> **Required action**: Images do not belong in the copy. Retype all the entries below exactly.

Excerpts from a dataset:

*** Begin section ***

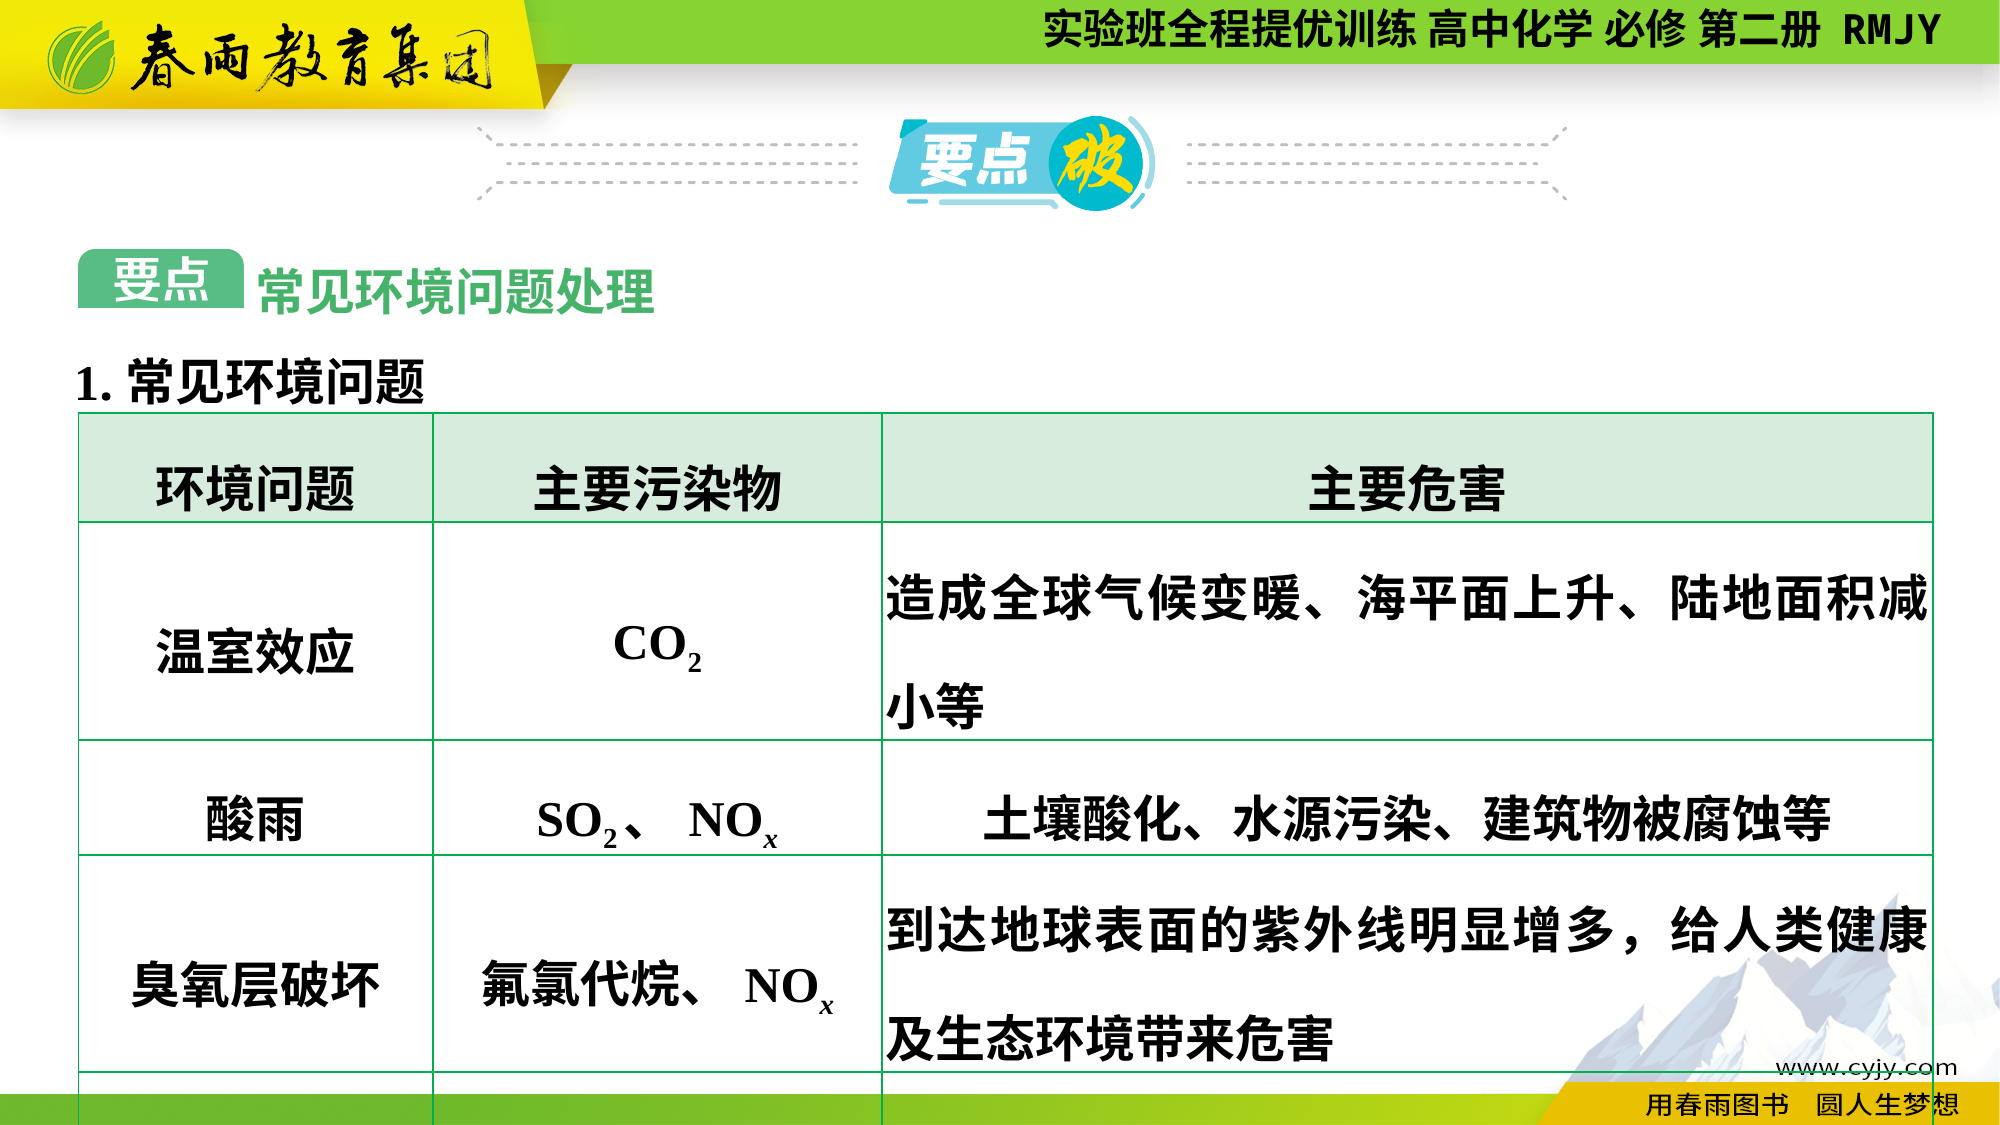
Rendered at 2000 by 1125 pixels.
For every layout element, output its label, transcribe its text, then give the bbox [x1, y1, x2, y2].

table_cell 碳氢化合物、NOx [434, 1073, 881, 1125]
table_cell 酸雨 [79, 741, 432, 854]
table_cell 温室效应 [79, 523, 432, 739]
table_cell 造成全球气候变暖、海平面上升、陆地面积减小等 [883, 523, 1932, 739]
table_header 环境问题 [79, 414, 432, 521]
table_cell 土壤酸化、水源污染、建筑物被腐蚀等 [883, 741, 1932, 854]
list 常见环境问题处理 1.常见环境问题 [59, 223, 1944, 409]
table_header 主要危害 [883, 414, 1932, 521]
table_cell 臭氧层破坏 [79, 856, 432, 1071]
table_cell 氟氯代烷、NOx [434, 856, 881, 1071]
table_cell 刺激人体器官，使人生病甚至死亡 [883, 1073, 1932, 1125]
table_cell SO2、NOx [434, 741, 881, 854]
table_header 主要污染物 [434, 414, 881, 521]
table_cell 到达地球表面的紫外线明显增多，给人类健康及生态环境带来危害 [883, 856, 1932, 1071]
table_cell 光化学烟雾 [79, 1073, 432, 1125]
picture [0, 0, 2000, 1125]
table_cell CO2 [434, 523, 881, 739]
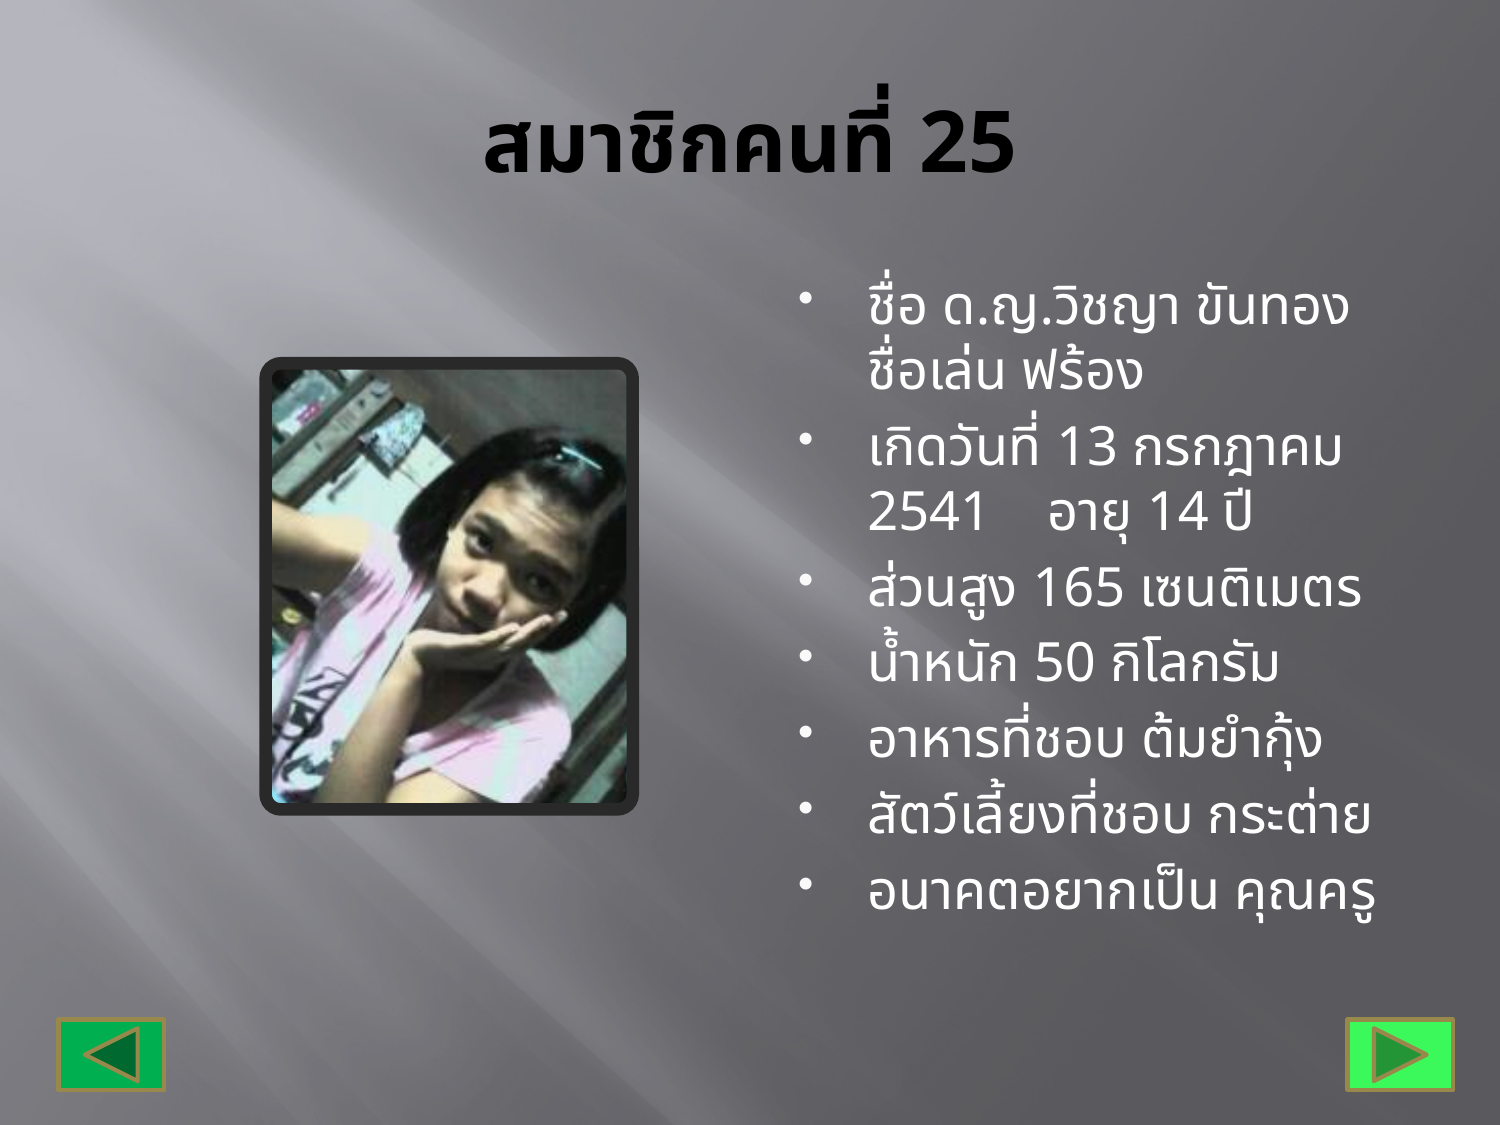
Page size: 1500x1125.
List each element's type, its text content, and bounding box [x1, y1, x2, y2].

title สมาชิกคนที่ 25 [75, 45, 1425, 233]
text_box [56, 1017, 166, 1092]
text_box [1345, 1017, 1455, 1092]
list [265, 362, 633, 810]
list ชื่อ ด.ญ.วิชญา ขันทอง ชื่อเล่น ฟร้อง เกิดวันที่ 13 กรกฎาคม 2541 อายุ 14 ปี ส่วนสูง 165 เซนติเมตร น้ำหนัก 50 กิโลกรัม อาหารที่ชอบ ต้มยำกุ้ง สัตว์เลี้ยงที่ชอบ กระต่าย อนาคตอยากเป็น คุณครู [762, 262, 1425, 1005]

*** End section ***

> **Exercise answer**:
Rendered at 2000 by 1125 pixels.
For every layout element, output its label, transcribe its text, then give the bbox [x1, y1, x2, y2].

table_cell 碳氢化合物、NOx [434, 1073, 881, 1125]
table_cell 酸雨 [79, 741, 432, 854]
table_cell 温室效应 [79, 523, 432, 739]
table_cell 造成全球气候变暖、海平面上升、陆地面积减小等 [883, 523, 1932, 739]
table_header 环境问题 [79, 414, 432, 521]
table_cell 土壤酸化、水源污染、建筑物被腐蚀等 [883, 741, 1932, 854]
list 常见环境问题处理 1.常见环境问题 [59, 223, 1944, 409]
table_header 主要危害 [883, 414, 1932, 521]
table_cell 臭氧层破坏 [79, 856, 432, 1071]
table_cell 氟氯代烷、NOx [434, 856, 881, 1071]
table_cell 刺激人体器官，使人生病甚至死亡 [883, 1073, 1932, 1125]
table_cell SO2、NOx [434, 741, 881, 854]
table_header 主要污染物 [434, 414, 881, 521]
table_cell 到达地球表面的紫外线明显增多，给人类健康及生态环境带来危害 [883, 856, 1932, 1071]
table_cell 光化学烟雾 [79, 1073, 432, 1125]
picture [0, 0, 2000, 1125]
table_cell CO2 [434, 523, 881, 739]
Page size: 1500x1125.
List each element's type, its text content, and bounding box [x1, y1, x2, y2].

title สมาชิกคนที่ 25 [75, 45, 1425, 233]
text_box [56, 1017, 166, 1092]
text_box [1345, 1017, 1455, 1092]
list [265, 362, 633, 810]
list ชื่อ ด.ญ.วิชญา ขันทอง ชื่อเล่น ฟร้อง เกิดวันที่ 13 กรกฎาคม 2541 อายุ 14 ปี ส่วนสูง 165 เซนติเมตร น้ำหนัก 50 กิโลกรัม อาหารที่ชอบ ต้มยำกุ้ง สัตว์เลี้ยงที่ชอบ กระต่าย อนาคตอยากเป็น คุณครู [762, 262, 1425, 1005]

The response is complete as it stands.